Germany Clears Record For 50,000 Men Convicted Under Anti-Gay Law

Men who were sentenced to ten years of hard labor for being gay will receive $3,300 in compensation for what they endured, as well as an additional $1,600 for every year they spent in prison.

Over 50,000 gay men who were previously convicted and persecuted over the last century were recently offered compensation and recognition in Germany.

According to GoodNewsNetwork, of the thousands of men who were charged with the “crime” of being gay, only 5,000 remain alive. Nonetheless, their criminal records under article 175 of the penal code have been wiped, and each victim will be offered $3,300 in compensation for what they endured. Every victim will also receive $1,600 for every year that they spent in prison.
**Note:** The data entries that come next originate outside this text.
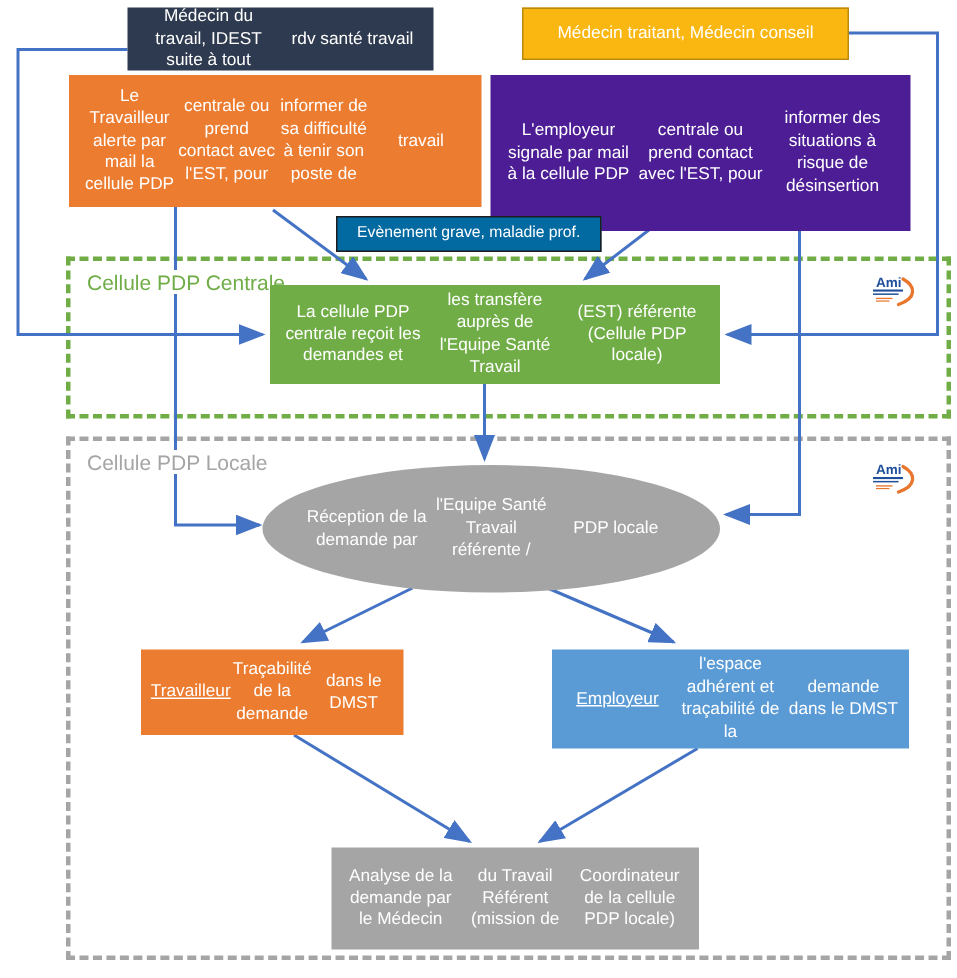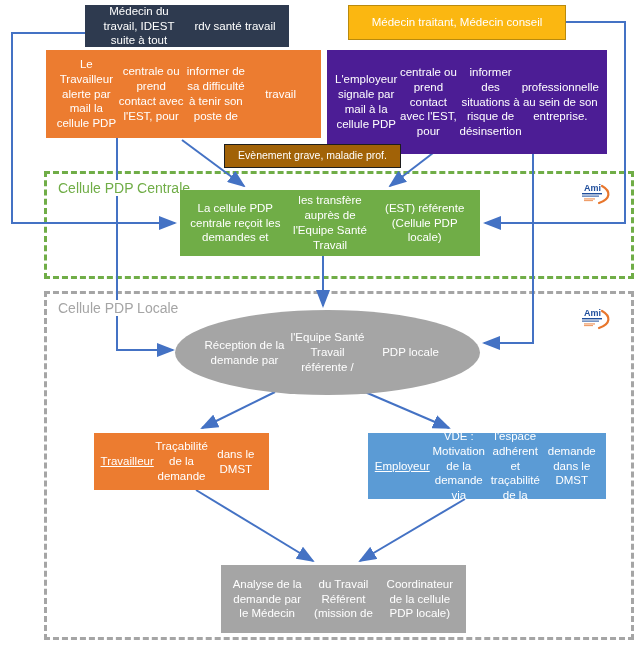--- a/index.html
+++ b/index.html
@@ -59,21 +59,21 @@
     padding: 3px 8px;
   }
   #node-employer-alert {
     left: 327px; top: 50px; width: 280px; height: 104px;
     background: #4c1d95;
     font-size: 11.5px;
     padding: 7px 8px;
   }
   #node-event {
     left: 224px; top: 144px; width: 177px; height: 24px;
-    background: #a16207;
+    background: #0369a1;
     border: 1.5px solid #1d1d1d;
     font-size: 10.5px;
     padding: 1px 5px;
   }
   #node-central-cell {
     left: 180px; top: 190px; width: 300px; height: 66px;
     background: #70ad47;
     font-size: 11.5px;
     padding: 3px 8px;
   }
@@ -209,21 +209,20 @@
     <span class="ln">Le Travailleur alerte par mail la cellule PDP</span>
     <span class="ln">centrale ou prend contact avec l'EST, pour</span>
     <span class="ln">informer de sa difficulté à tenir son poste de</span>
     <span class="ln">travail</span>
   </div>
 
   <div class="node" id="node-employer-alert">
     <span class="ln">L'employeur signale par mail à la cellule PDP</span>
     <span class="ln">centrale ou prend contact avec l'EST, pour</span>
     <span class="ln">informer des situations à risque de désinsertion</span>
-    <span class="ln">professionnelle au sein de son entreprise.</span>
   </div>
 
   <div class="node" id="node-event">
     <span class="ln">Evènement grave, maladie prof.</span>
   </div>
 
   <div class="node" id="node-central-cell">
     <span class="ln">La cellule PDP centrale reçoit les demandes et</span>
     <span class="ln">les transfère auprès de l'Equipe Santé Travail</span>
     <span class="ln">(EST) référente (Cellule PDP locale)</span>
@@ -236,21 +235,20 @@
   </div>
 
   <div class="node" id="node-travailleur">
     <span class="title">Travailleur</span>
     <span class="ln">Traçabilité de la demande</span>
     <span class="ln">dans le DMST</span>
   </div>
 
   <div class="node" id="node-employeur">
     <span class="title">Employeur</span>
-    <span class="ln">VDE : Motivation de la demande via</span>
     <span class="ln">l'espace adhérent et traçabilité de la</span>
     <span class="ln">demande dans le DMST</span>
   </div>
 
   <div class="node" id="node-analyse">
     <span class="ln">Analyse de la demande par le Médecin</span>
     <span class="ln">du Travail Référent (mission de</span>
     <span class="ln">Coordinateur de la cellule PDP locale)</span>
   </div>
 

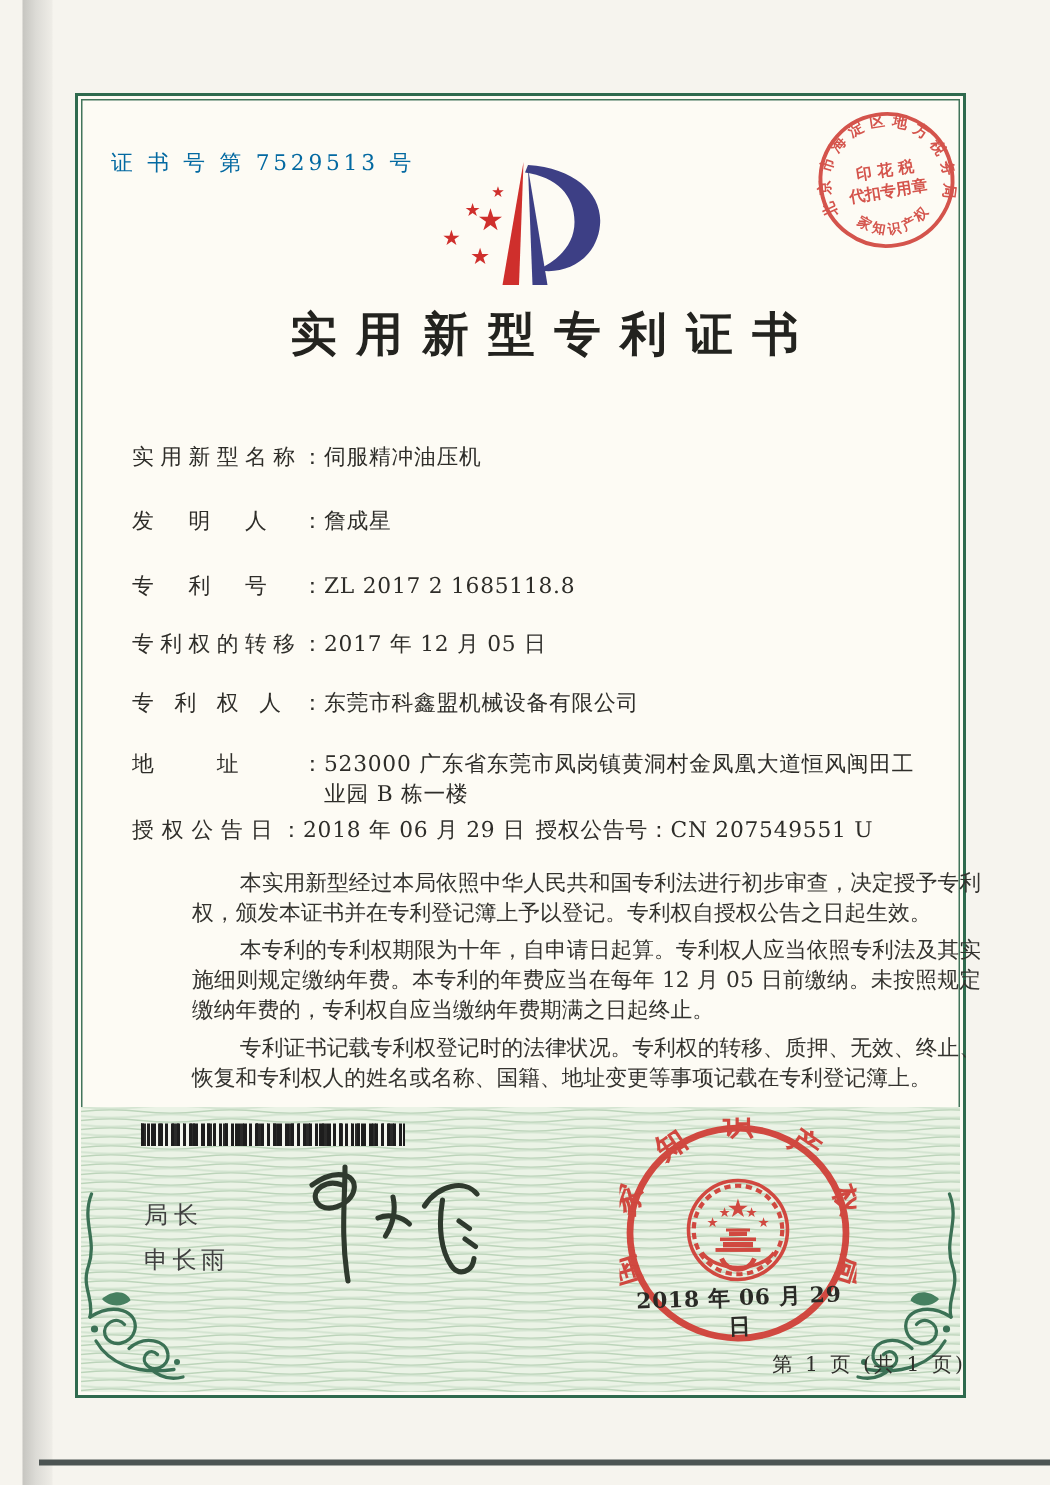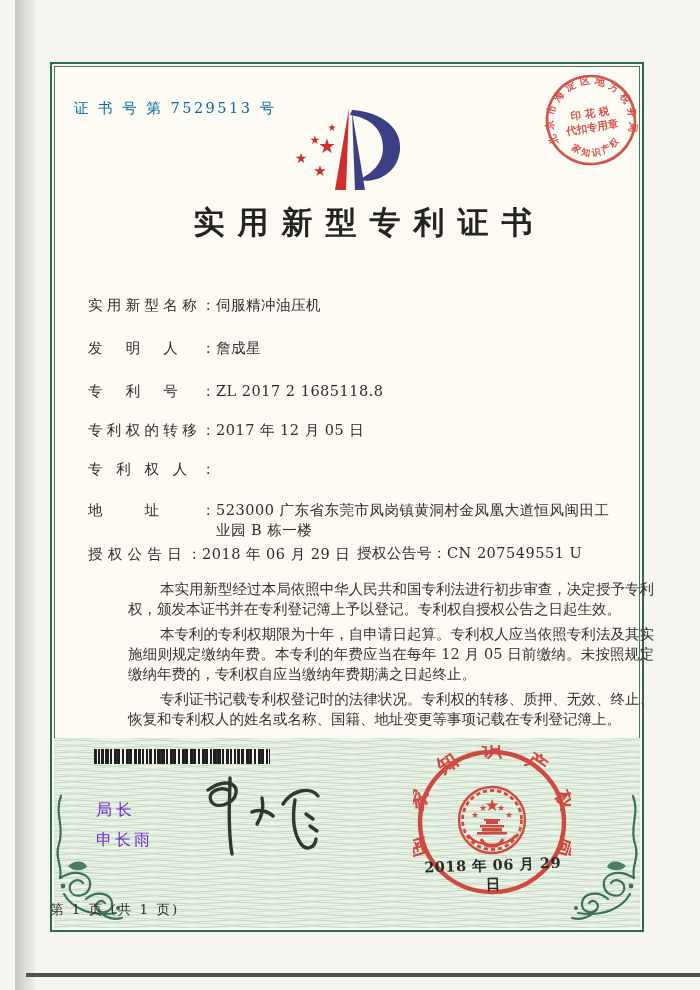--- a/index.html
+++ b/index.html
@@ -24,30 +24,30 @@
   .grow2{position:absolute;left:357px;top:544px;font-size:14.5px;letter-spacing:0.5px;z-index:3;}
   .paras{position:absolute;left:88px;top:579px;width:526px;z-index:3;margin-left:40px;}
   .paras p{margin:0 0 5px;font-size:14.5px;line-height:20px;text-indent:2.2em;
            text-align:justify;color:#34332f;}
   .barcode{position:absolute;left:94px;top:749px;width:176px;height:15px;z-index:4;
     background-color:#f3f5ee;
     background-image:
       repeating-linear-gradient(90deg,#1d1d1d 0 2px,transparent 2px 4px),
       repeating-linear-gradient(90deg,#1d1d1d 0 1px,transparent 1px 7px),
       repeating-linear-gradient(90deg,rgba(25,25,25,.92) 0 3px,transparent 3px 11px);}
-  .director{position:absolute;left:96px;top:800px;z-index:4;color:#6d28d9;}
+  .director{position:absolute;left:96px;top:800px;z-index:4;color:#404040;}
   .director .dt{font-size:16px;letter-spacing:4px;}
   .director .dn{font-size:16px;letter-spacing:3px;margin-top:9px;}
   .sig{position:absolute;left:178px;top:772px;z-index:4;}
   .seal{position:absolute;left:413px;top:745px;z-index:4;opacity:.93;}
   .sealdate{position:absolute;left:418px;top:856px;width:150px;text-align:center;z-index:5;
             font-size:14.5px;font-weight:700;letter-spacing:.5px;color:#2a2a26;
             transform:rotate(-2deg);}
   .stamp{position:absolute;left:541px;top:70px;z-index:4;opacity:.88;}
-  .footer{left:50px;top:901px;width:594px;text-align:left;font-size:13.5px;
+  .footer{left:50px;top:901px;width:594px;text-align:right;font-size:13.5px;
           letter-spacing:2px;z-index:4;color:#2f2f2b;}
   .logo{position:absolute;left:286px;top:100px;z-index:3;}
 </style>
 </head>
 <body>
 
 <div class="scan">
 
   <div class="binding"></div>
 
@@ -111,20 +111,21 @@
   <div class="frow" style="top:381px">
     <span class="flabel">专利号：</span>
     <span class="fvalue">ZL 2017 2 1685118.8</span>
   </div>
   <div class="frow" style="top:420px">
     <span class="flabel">专利权的转移：</span>
     <span class="fvalue">2017 年 12 月 05 日</span>
   </div>
   <div class="frow" style="top:459px">
     <span class="flabel">专利权人：</span>
+    <span class="fvalue">东莞市科鑫盟机械设备有限公司</span>
   </div>
   <div class="frow" style="top:500px">
     <span class="flabel">地址：</span>
     <span class="fvalue">523000 广东省东莞市凤岗镇黄洞村金凤凰大道恒风闽田工业园 B 栋一楼</span>
   </div>
   <div class="frow" style="top:544px">
     <span class="flabel g">授权公告日：</span>
     <span class="fvalue">2018 年 06 月 29 日</span>
   </div>
   <div class="grow2">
The measure was approved by the German Parliament on Thursday and is being celebrated by activists who support gender equality. Some have spent years pursuing the act of justice.

Paragraph 175 of the penal code first went into effect in 1871. Enforced by Nazis in WWII, it sentenced men to 10 years of hard labor for “engaging in sexual acts contrary to nature.” There was no legislation addressing gay women. The article was later repealed in East Germany in 1958; West Germany, on the other hand, dropped the legislation in 1994.

Reportedly, the sentences of the men convicted during the war were overturned by the German Parliament in 2002. Only recently were the convictions forgave, however. Said Sebastian Bickerich of the government’s anti-discrimination office: “More than two decades after article 175 was finally wiped from the books, this stain on democratic Germany’s legal history has been removed.”